American politician (1827–1884)

George Crawford Murray (January 3, 1827 – November 27, 1884) was an American politician.

==Early life==
George Crawford Murray, the son of Mary (née Crawford) and William W. Murray, was born on January 3, 1827, in Middletown Township, New Jersey. His father worked as a farmer, merchant and postmaster in Middletown. He graduated from Yale College in 1845. After leaving college, he studied law in Trenton, New Jersey, and with the Honorable George Wood in New York City, where he was admitted to the bar in January 1849. He then pursued a course of study in analytical chemistry in the newly established school of applied chemistry at Yale, and in the summer of 1850 returned to his home in Middletown to engage in farming.

==Career==
Murray continued through life deeply interested in agricultural and analytical chemistry and in kindred scientific studies. He was elected to the New Jersey Legislature in the Fall of 1862 as an Independent, defeating William S. Horner. He served for one year in the Legislature, but declined a re-nomination.

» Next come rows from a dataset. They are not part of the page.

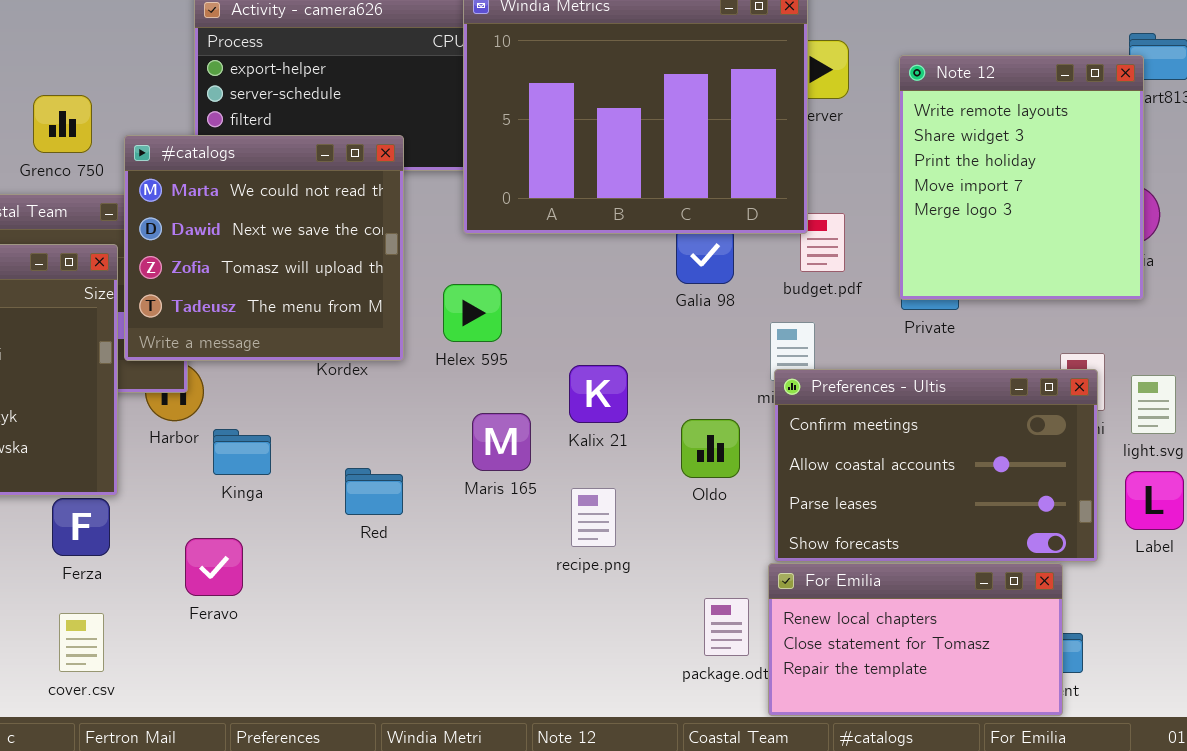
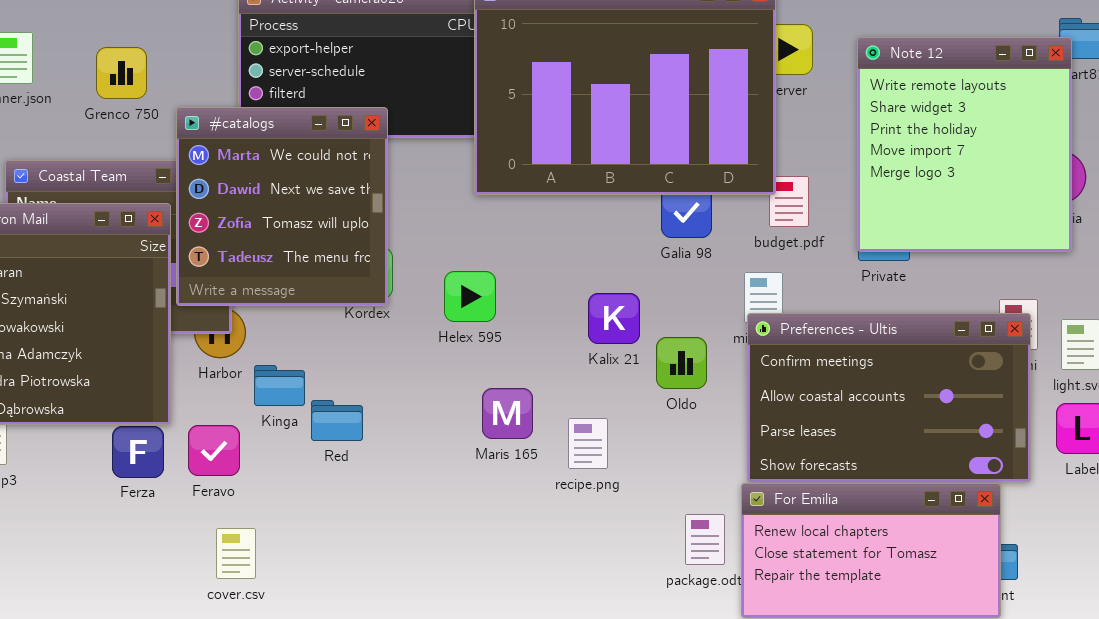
Grenco 750: [33,95,92,153] -> [96,47,147,99], moved
#catalogs: [124,135,404,361] -> [176,107,388,306], resized
Helex 595: [443,284,502,342] -> [444,271,496,322], moved
Kalix 21: [569,365,628,423] -> [588,293,640,344], moved
Maris 165: [472,413,531,471] -> [482,388,533,439], moved
Oldo: [681,419,740,478] -> [656,337,707,389], moved
Red: [345,468,403,515] -> [311,400,363,441], moved
Feravo: [185,538,243,596] -> [188,425,240,476], moved
cover.csv: [59,613,104,672] -> [216,528,256,579], moved

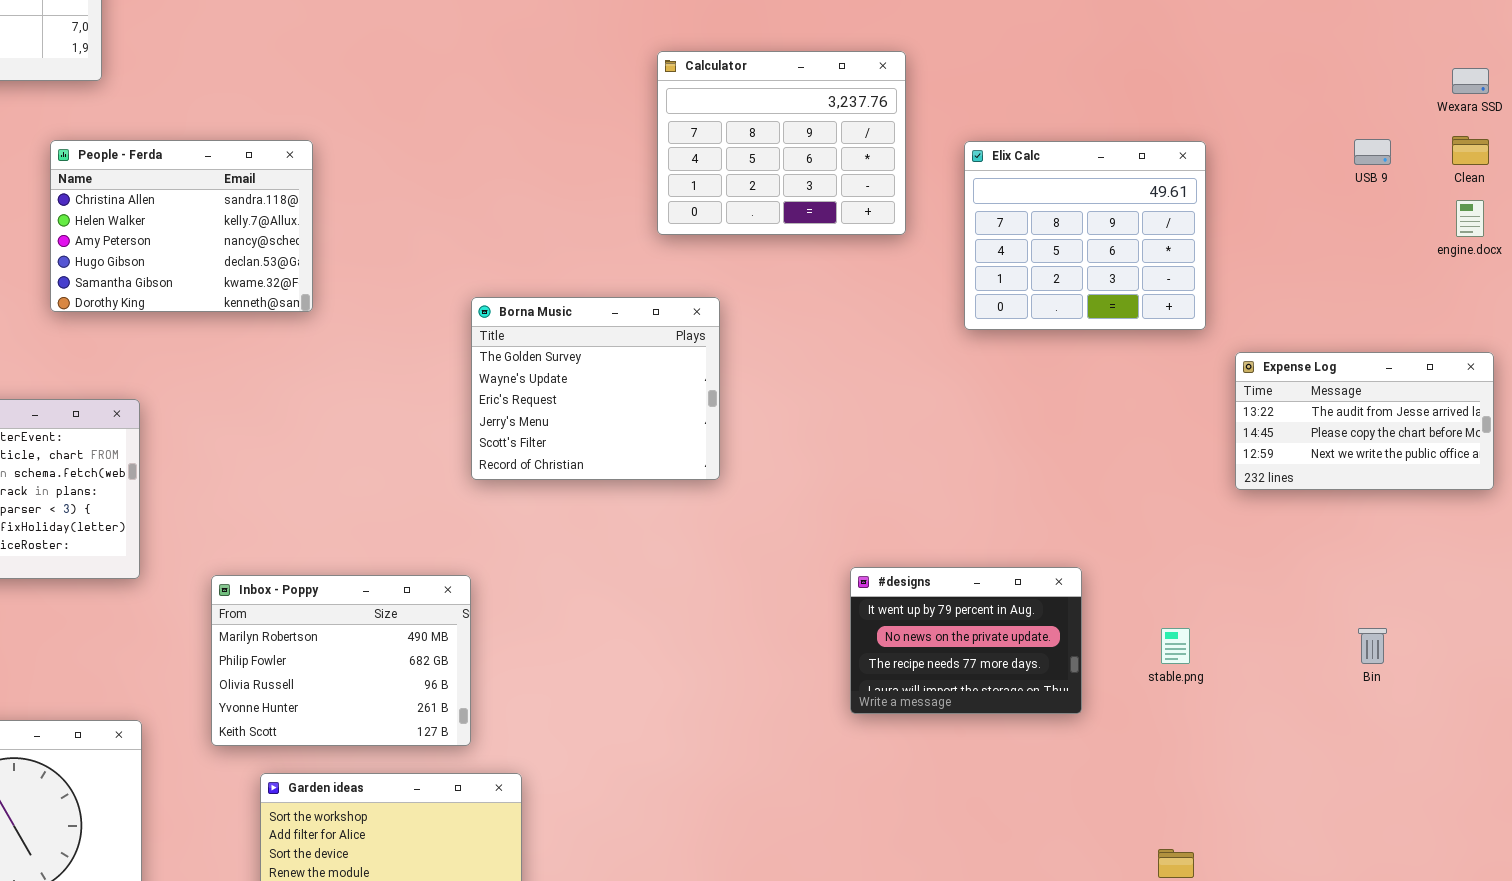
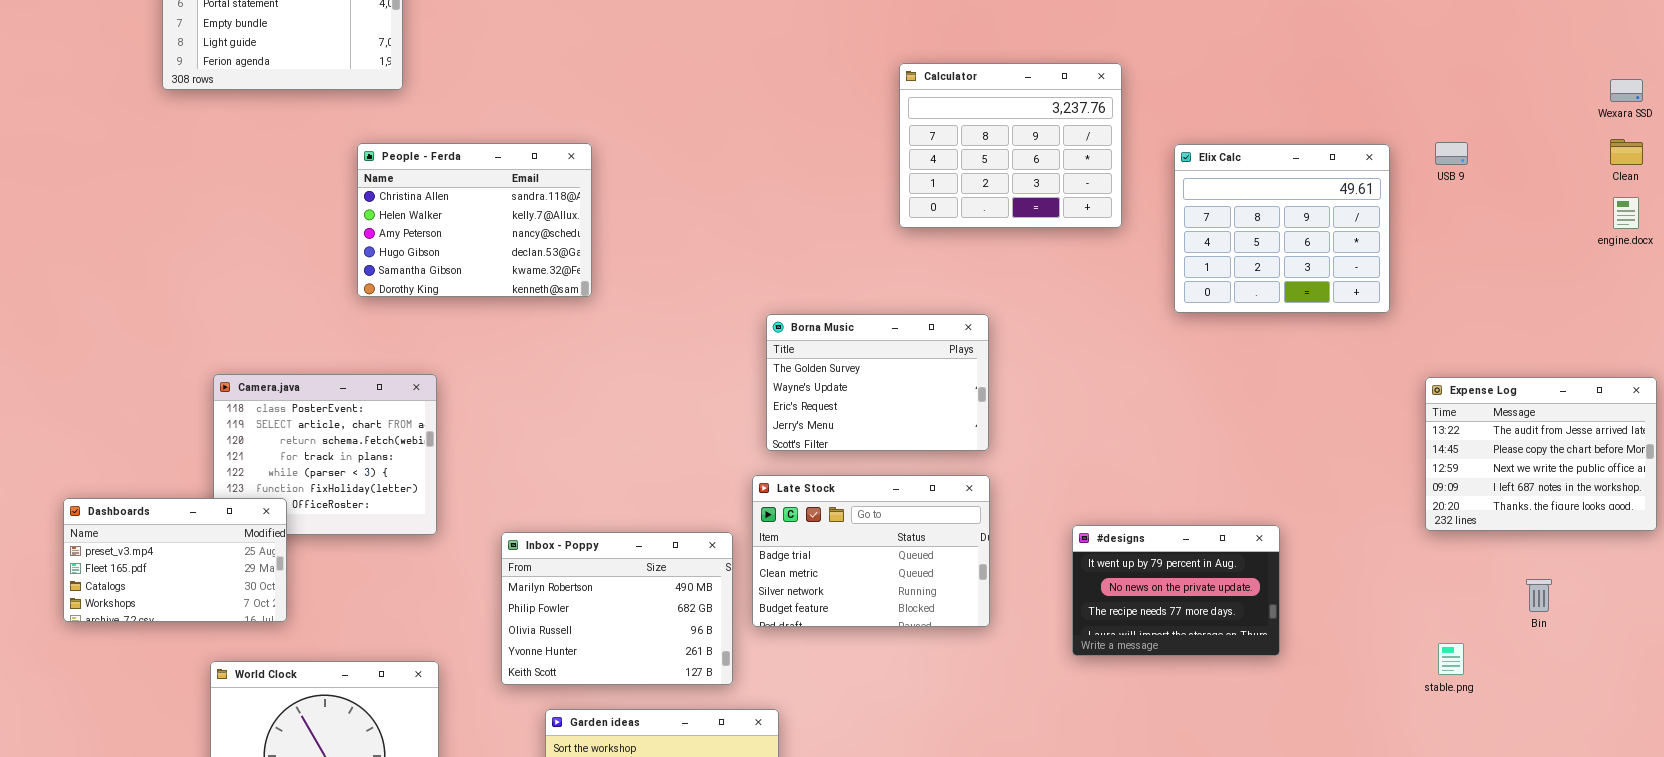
USB 9: [1354,139,1391,165] -> [1435,142,1468,165], moved
Borna Music: [471,297,720,480] -> [766,314,989,451], moved, resized
Expense Log: [1235,352,1494,490] -> [1425,377,1657,531], moved, resized
Late Stock: none -> [752,475,990,627], opened
stable.png: [1161,628,1190,664] -> [1438,643,1464,675], moved

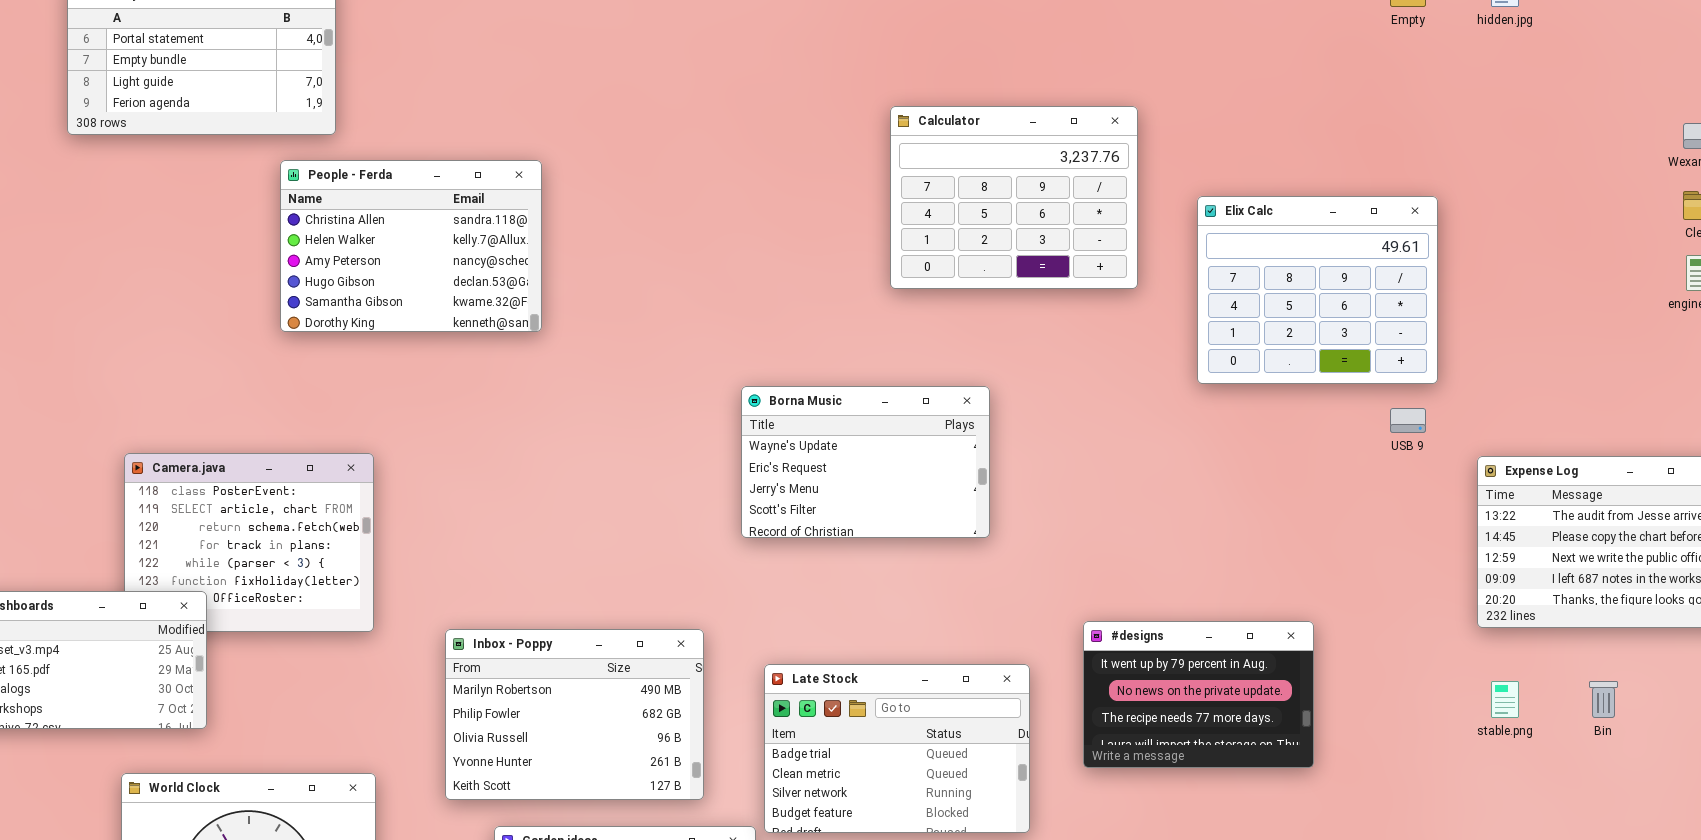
USB 9: [1435,142,1468,165] -> [1390,408,1426,433], moved
People - Ferda: [357,143,592,297] -> [280,160,542,332], moved
Borna Music: [766,314,989,451] -> [741,386,990,538], scrolled down 1 row
Late Stock: [752,475,990,627] -> [764,664,1030,833], moved
stable.png: [1438,643,1464,675] -> [1491,681,1519,718], moved

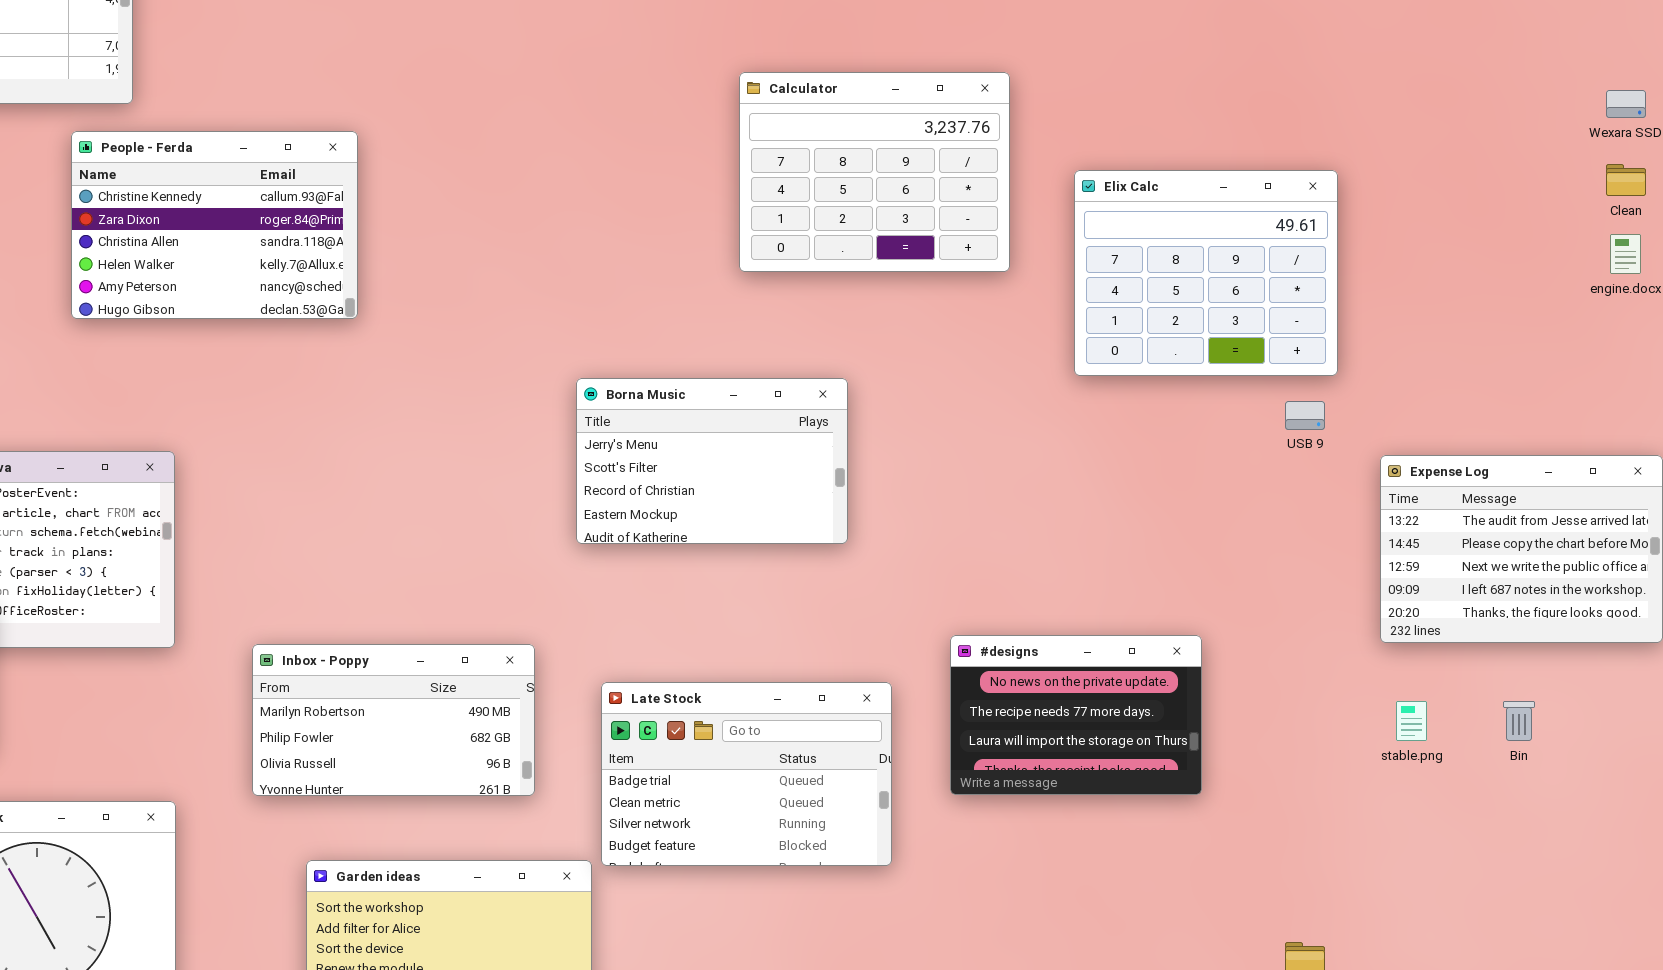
People - Ferda: [280,160,542,332] -> [71,131,358,319], scrolled up 2 rows
Borna Music: [741,386,990,538] -> [576,378,848,544], scrolled down 2 rows
#designs: [1083,621,1314,768] -> [950,635,1202,795], scrolled down 1 row
Inbox - Poppy: [445,629,704,800] -> [252,644,535,796], resized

He also worked as a collector in Middletown Township.

==Personal life==
Murray married on February 27, 1855, Mary Catherine Cooper, daughter of James Cooper, of Middletown, who survived him. Their children were two daughters and a son: Mary, Ella and George.

In February 1858, one of his feet was crushed by a caving in of earth on his farm, which caused him to use a cane.

==Death==
Murray moved to Jersey City, New Jersey, where he died very suddenly, of paralysis of the heart, after having been for two months in feeble health, on November 24, 1884. He was interred in a family plot at Middletown.